## [Exercise]
Express all the text lines in the data below as a JSON list of strings, one string per line, with blank lines omitted. Leave the pictures out of the answer.

Collected data
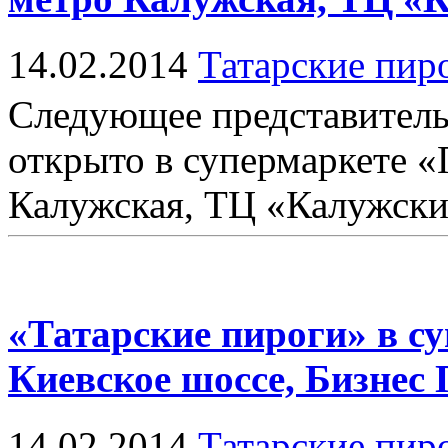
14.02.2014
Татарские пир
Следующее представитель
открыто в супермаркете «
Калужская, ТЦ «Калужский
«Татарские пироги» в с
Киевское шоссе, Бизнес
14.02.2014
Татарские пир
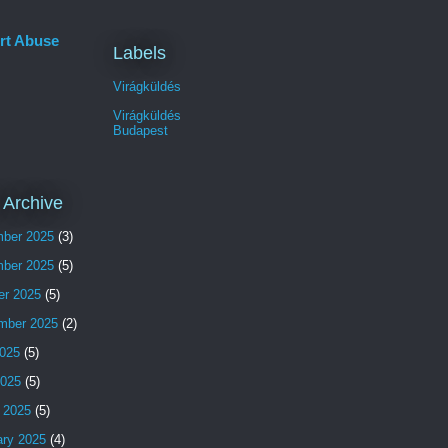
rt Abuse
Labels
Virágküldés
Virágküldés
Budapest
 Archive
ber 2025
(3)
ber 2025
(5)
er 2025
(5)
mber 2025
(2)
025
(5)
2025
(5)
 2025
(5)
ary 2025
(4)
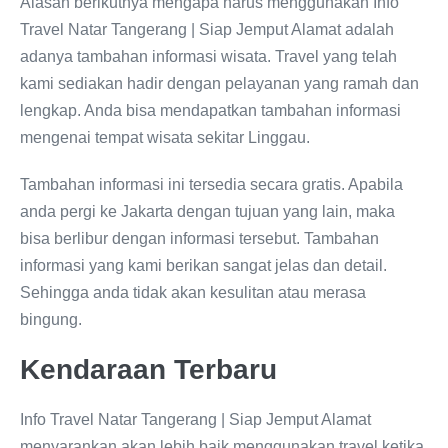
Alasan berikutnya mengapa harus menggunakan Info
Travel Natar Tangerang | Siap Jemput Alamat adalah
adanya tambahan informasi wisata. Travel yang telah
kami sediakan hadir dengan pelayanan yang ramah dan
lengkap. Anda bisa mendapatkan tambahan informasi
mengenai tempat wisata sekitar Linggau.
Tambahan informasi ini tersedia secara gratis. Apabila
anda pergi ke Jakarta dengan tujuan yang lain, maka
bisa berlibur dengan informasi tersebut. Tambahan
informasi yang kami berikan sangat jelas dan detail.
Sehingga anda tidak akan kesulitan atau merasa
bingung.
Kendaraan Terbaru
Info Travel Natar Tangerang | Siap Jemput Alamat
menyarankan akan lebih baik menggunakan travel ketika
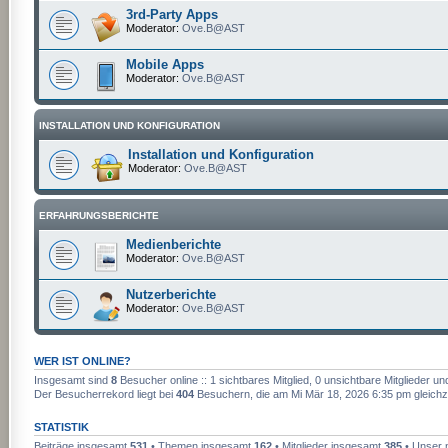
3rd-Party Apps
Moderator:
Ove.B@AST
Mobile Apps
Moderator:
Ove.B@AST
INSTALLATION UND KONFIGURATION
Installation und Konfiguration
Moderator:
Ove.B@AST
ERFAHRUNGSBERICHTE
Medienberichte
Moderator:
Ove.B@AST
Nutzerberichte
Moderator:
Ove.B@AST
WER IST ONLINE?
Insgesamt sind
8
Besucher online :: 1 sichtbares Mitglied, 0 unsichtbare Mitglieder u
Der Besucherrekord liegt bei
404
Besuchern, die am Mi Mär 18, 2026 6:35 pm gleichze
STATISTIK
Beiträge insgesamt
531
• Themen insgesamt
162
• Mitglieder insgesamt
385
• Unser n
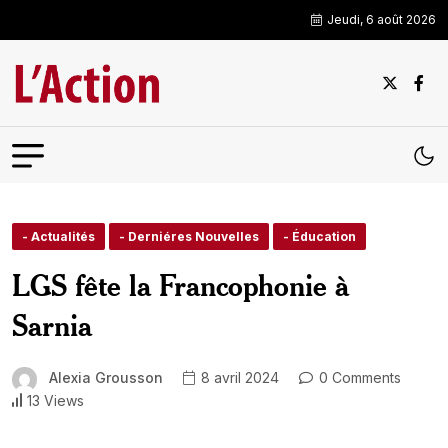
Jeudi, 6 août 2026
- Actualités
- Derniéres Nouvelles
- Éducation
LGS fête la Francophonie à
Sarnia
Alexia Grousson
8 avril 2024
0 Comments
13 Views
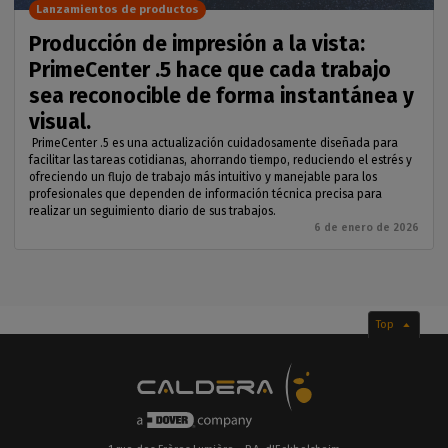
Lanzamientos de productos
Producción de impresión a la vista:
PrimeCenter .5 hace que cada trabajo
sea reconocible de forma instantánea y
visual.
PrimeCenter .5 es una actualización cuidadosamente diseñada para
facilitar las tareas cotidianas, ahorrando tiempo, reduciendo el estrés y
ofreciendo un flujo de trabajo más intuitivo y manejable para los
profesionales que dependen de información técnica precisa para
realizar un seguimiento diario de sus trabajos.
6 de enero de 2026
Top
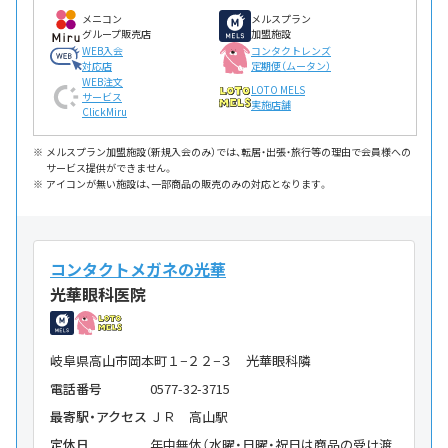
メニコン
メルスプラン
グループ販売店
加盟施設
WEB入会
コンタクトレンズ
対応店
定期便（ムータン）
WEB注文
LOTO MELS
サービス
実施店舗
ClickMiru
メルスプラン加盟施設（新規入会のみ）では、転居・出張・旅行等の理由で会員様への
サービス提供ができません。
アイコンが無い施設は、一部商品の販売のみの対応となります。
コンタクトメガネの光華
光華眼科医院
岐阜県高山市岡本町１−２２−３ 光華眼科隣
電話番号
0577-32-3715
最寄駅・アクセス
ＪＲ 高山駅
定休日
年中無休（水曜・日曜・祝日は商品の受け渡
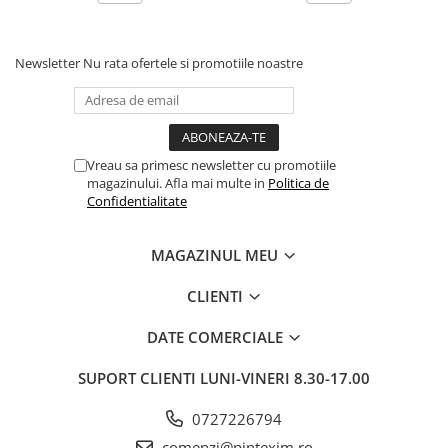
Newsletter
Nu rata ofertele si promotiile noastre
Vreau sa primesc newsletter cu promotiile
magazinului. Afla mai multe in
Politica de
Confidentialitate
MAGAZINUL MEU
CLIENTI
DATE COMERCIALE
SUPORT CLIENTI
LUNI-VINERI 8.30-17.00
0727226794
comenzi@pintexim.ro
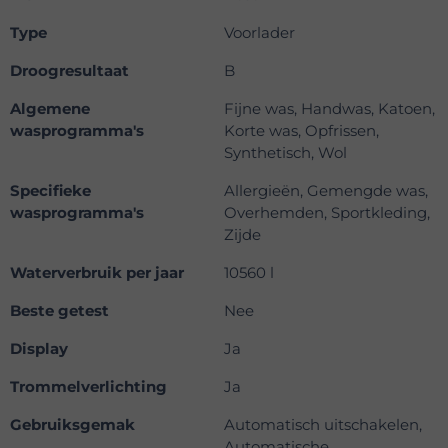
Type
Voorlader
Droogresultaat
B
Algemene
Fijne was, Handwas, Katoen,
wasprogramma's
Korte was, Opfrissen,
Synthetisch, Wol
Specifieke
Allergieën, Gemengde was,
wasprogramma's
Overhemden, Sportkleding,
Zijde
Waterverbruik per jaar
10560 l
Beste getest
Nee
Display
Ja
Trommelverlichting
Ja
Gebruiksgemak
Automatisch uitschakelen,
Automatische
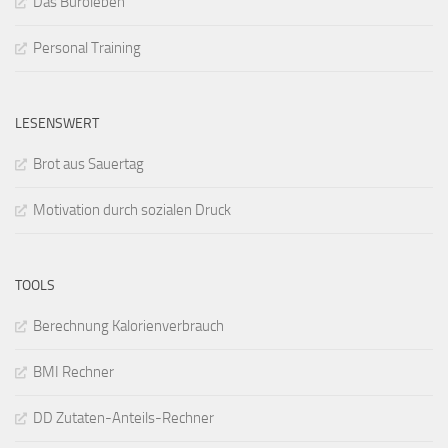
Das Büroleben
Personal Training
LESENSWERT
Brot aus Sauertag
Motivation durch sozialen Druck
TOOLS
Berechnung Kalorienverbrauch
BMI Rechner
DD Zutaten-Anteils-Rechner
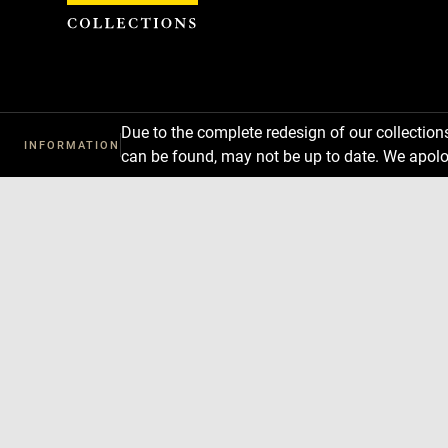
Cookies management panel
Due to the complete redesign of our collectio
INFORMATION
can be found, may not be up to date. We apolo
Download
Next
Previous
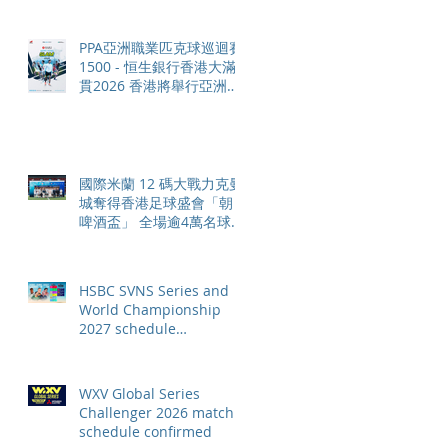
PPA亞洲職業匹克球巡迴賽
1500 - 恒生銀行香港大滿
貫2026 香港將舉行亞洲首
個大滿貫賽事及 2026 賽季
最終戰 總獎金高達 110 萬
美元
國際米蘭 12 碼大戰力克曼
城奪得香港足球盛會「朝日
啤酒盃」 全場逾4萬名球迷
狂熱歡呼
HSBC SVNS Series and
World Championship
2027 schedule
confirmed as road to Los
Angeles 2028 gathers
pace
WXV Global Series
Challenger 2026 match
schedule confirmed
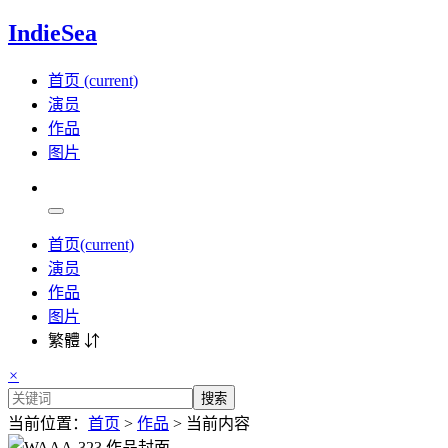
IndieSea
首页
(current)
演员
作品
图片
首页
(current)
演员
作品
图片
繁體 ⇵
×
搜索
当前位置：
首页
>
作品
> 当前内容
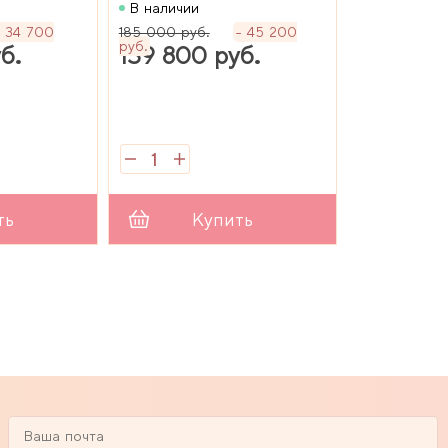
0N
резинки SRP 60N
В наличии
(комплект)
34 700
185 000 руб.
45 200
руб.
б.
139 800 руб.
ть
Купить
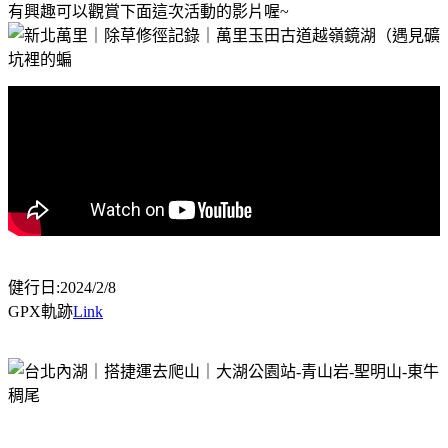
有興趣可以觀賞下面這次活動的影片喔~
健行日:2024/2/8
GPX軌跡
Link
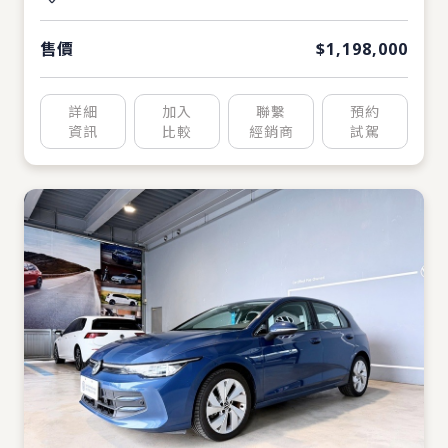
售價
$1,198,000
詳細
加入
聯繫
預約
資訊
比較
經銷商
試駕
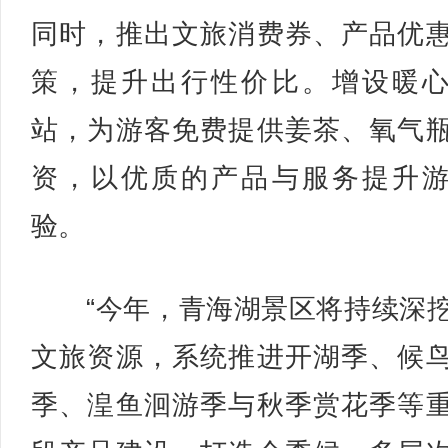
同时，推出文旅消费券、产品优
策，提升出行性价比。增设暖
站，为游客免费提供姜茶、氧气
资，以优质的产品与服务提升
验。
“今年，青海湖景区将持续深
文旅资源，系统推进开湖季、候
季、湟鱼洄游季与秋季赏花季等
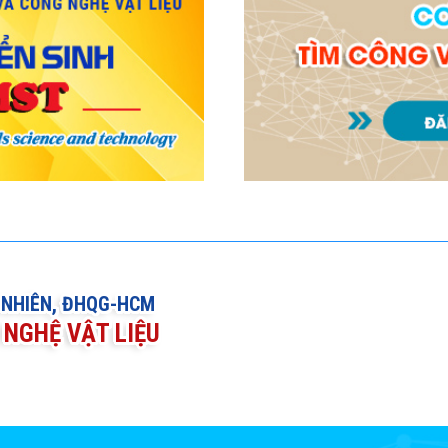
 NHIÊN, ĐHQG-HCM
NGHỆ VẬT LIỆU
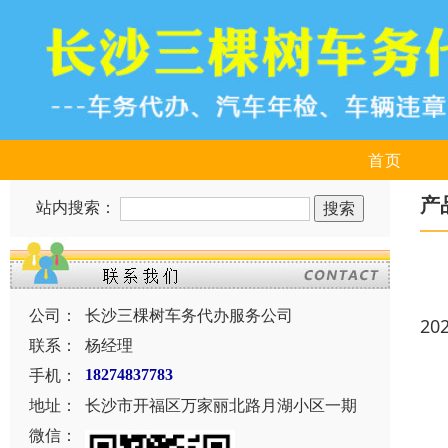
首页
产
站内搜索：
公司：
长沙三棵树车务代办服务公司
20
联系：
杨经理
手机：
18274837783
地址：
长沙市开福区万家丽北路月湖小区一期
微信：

## [Output of the task]
[
  "14.02.2014",
  "Татарские пир",
  "Следующее представитель",
  "открыто в супермаркете «",
  "Калужская, ТЦ «Калужский",
  "«Татарские пироги» в с",
  "Киевское шоссе, Бизнес",
  "14.02.2014",
  "Татарские пир",
  "rt Abuse",
  "Labels",
  "Virágküldés",
  "Virágküldés",
  "Budapest",
  " Archive",
  "ber 2025",
  "(3)",
  "ber 2025",
  "(5)",
  "er 2025",
  "(5)",
  "mber 2025",
  "(2)",
  "025",
  "(5)",
  "2025",
  "(5)",
  " 2025",
  "(5)",
  "ary 2025",
  "(4)",
  "Alasan berikutnya mengapa harus menggunakan Info",
  "Travel Natar Tangerang | Siap Jemput Alamat adalah",
  "adanya tambahan informasi wisata. Travel yang telah",
  "kami sediakan hadir dengan pelayanan yang ramah dan",
  "lengkap. Anda bisa mendapatkan tambahan informasi",
  "mengenai tempat wisata sekitar Linggau.",
  "Tambahan informasi ini tersedia secara gratis. Apabila",
  "anda pergi ke Jakarta dengan tujuan yang lain, maka",
  "bisa berlibur dengan informasi tersebut. Tambahan",
  "informasi yang kami berikan sangat jelas dan detail.",
  "Sehingga anda tidak akan kesulitan atau merasa",
  "bingung.",
  "Kendaraan Terbaru",
  "Info Travel Natar Tangerang | Siap Jemput Alamat",
  "menyarankan akan lebih baik menggunakan travel ketika",
  "3rd-Party Apps",
  "Moderator:",
  "Ove.B@AST",
  "Mobile Apps",
  "Moderator:",
  "Ove.B@AST",
  "INSTALLATION UND KONFIGURATION",
  "Installation und Konfiguration",
  "Moderator:",
  "Ove.B@AST",
  "ERFAHRUNGSBERICHTE",
  "Medienberichte",
  "Moderator:",
  "Ove.B@AST",
  "Nutzerberichte",
  "Moderator:",
  "Ove.B@AST",
  "WER IST ONLINE?",
  "Insgesamt sind",
  "8",
  "Besucher online :: 1 sichtbares Mitglied, 0 unsichtbare Mitglieder u",
  "Der Besucherrekord liegt bei",
  "404",
  "Besuchern, die am Mi Mär 18, 2026 6:35 pm gleichze",
  "STATISTIK",
  "Beiträge insgesamt",
  "531",
  "• Themen insgesamt",
  "162",
  "• Mitglieder insgesamt",
  "385",
  "• Unser n",
  "Jeudi, 6 août 2026",
  "- Actualités",
  "- Derniéres Nouvelles",
  "- Éducation",
  "LGS fête la Francophonie à",
  "Sarnia",
  "Alexia Grousson",
  "8 avril 2024",
  "0 Comments",
  "13 Views",
  "Lanzamientos de productos",
  "Producción de impresión a la vista:",
  "PrimeCenter .5 hace que cada trabajo",
  "sea reconocible de forma instantánea y",
  "visual.",
  "PrimeCenter .5 es una actualización cuidadosamente diseñada para",
  "facilitar las tareas cotidianas, ahorrando tiempo, reduciendo el estrés y",
  "ofreciendo un flujo de trabajo más intuitivo y manejable para los",
  "profesionales que dependen de información técnica precisa para",
  "realizar un seguimiento diario de sus trabajos.",
  "6 de enero de 2026",
  "Top",
  "メニコン",
  "メルスプラン",
  "グループ販売店",
  "加盟施設",
  "WEB入会",
  "コンタクトレンズ",
  "対応店",
  "定期便（ムータン）",
  "WEB注文",
  "LOTO MELS",
  "サービス",
  "実施店舗",
  "ClickMiru",
  "メルスプラン加盟施設（新規入会のみ）では、転居・出張・旅行等の理由で会員様への",
  "サービス提供ができません。",
  "アイコンが無い施設は、一部商品の販売のみの対応となります。",
  "コンタクトメガネの光華",
  "光華眼科医院",
  "岐阜県高山市岡本町１−２２−３ 光華眼科隣",
  "電話番号",
  "0577-32-3715",
  "最寄駅・アクセス",
  "ＪＲ 高山駅",
  "定休日",
  "年中無休（水曜・日曜・祝日は商品の受け渡",
  "Newsletter",
  "Nu rata ofertele si promotiile noastre",
  "Vreau sa primesc newsletter cu promotiile",
  "magazinului. Afla mai multe in",
  "Politica de",
  "Confidentialitate",
  "MAGAZINUL MEU",
  "CLIENTI",
  "DATE COMERCIALE",
  "SUPORT CLIENTI",
  "LUNI-VINERI 8.30-17.00",
  "0727226794",
  "comenzi@pintexim.ro",
  "Type",
  "Voorlader",
  "Droogresultaat",
  "B",
  "Algemene",
  "Fijne was, Handwas, Katoen,",
  "wasprogramma's",
  "Korte was, Opfrissen,",
  "Synthetisch, Wol",
  "Specifieke",
  "Allergieën, Gemengde was,",
  "wasprogramma's",
  "Overhemden, Sportkleding,",
  "Zijde",
  "Waterverbruik per jaar",
  "10560 l",
  "Beste getest",
  "Nee",
  "Display",
  "Ja",
  "Trommelverlichting",
  "Ja",
  "Gebruiksgemak",
  "Automatisch uitschakelen,",
  "Automatische",
  "Das Büroleben",
  "Personal Training",
  "LESENSWERT",
  "Brot aus Sauertag",
  "Motivation durch sozialen Druck",
  "TOOLS",
  "Berechnung Kalorienverbrauch",
  "BMI Rechner",
  "DD Zutaten-Anteils-Rechner",
  "Cookies management panel",
  "Due to the complete redesign of our collectio",
  "INFORMATION",
  "can be found, may not be up to date. We apolo",
  "Download",
  "Next",
  "Previous",
  "PPA亞洲職業匹克球巡迴賽",
  "1500 - 恒生銀行香港大滿",
  "貫2026 香港將舉行亞洲首",
  "個大滿貫賽事及 2026 賽季",
  "最終戰 總獎金高達 110 萬",
  "美元",
  "國際米蘭 12 碼大戰力克曼",
  "城奪得香港足球盛會「朝日",
  "啤酒盃」 全場逾4萬名球迷",
  "狂熱歡呼",
  "HSBC SVNS Series and",
  "World Championship",
  "2027 schedule",
  "confirmed as road to Los",
  "Angeles 2028 gathers",
  "pace",
  "WXV Global Series",
  "Challenger 2026 match",
  "schedule confirmed",
  "IndieSea",
  "首页",
  "(current)",
  "演员",
  "作品",
  "图片",
  "首页",
  "(current)",
  "演员",
  "作品",
  "图片",
  "繁體 ⇵",
  "×",
  "搜索",
  "当前位置：",
  "首页",
  ">",
  "作品",
  "> 当前内容",
  "0N",
  "резинки SRP 60N",
  "В наличии",
  "(комплект)",
  "34 700",
  "185 000 руб.",
  "45 200",
  "руб.",
  "б.",
  "139 800 руб.",
  "ть",
  "Купить",
  "有興趣可以觀賞下面這次活動的影片喔~",
  "健行日:2024/2/8",
  "GPX軌跡",
  "Link",
  "售價",
  "$1,198,000",
  "詳細",
  "加入",
  "聯繫",
  "預約",
  "資訊",
  "比較",
  "經銷商",
  "試駕",
  "同时，推出文旅消费券、产品优",
  "策，提升出行性价比。增设暖",
  "站，为游客免费提供姜茶、氧气",
  "资，以优质的产品与服务提升",
  "验。",
  "“今年，青海湖景区将持续深",
  "文旅资源，系统推进开湖季、候",
  "季、湟鱼洄游季与秋季赏花季等",
  " NHIÊN, ĐHQG-HCM",
  "NGHỆ VẬT LIỆU",
  "首页",
  "产",
  "站内搜索：",
  "公司：",
  "长沙三棵树车务代办服务公司",
  "20",
  "联系：",
  "杨经理",
  "手机：",
  "18274837783",
  "地址：",
  "长沙市开福区万家丽北路月湖小区一期",
  "微信："
]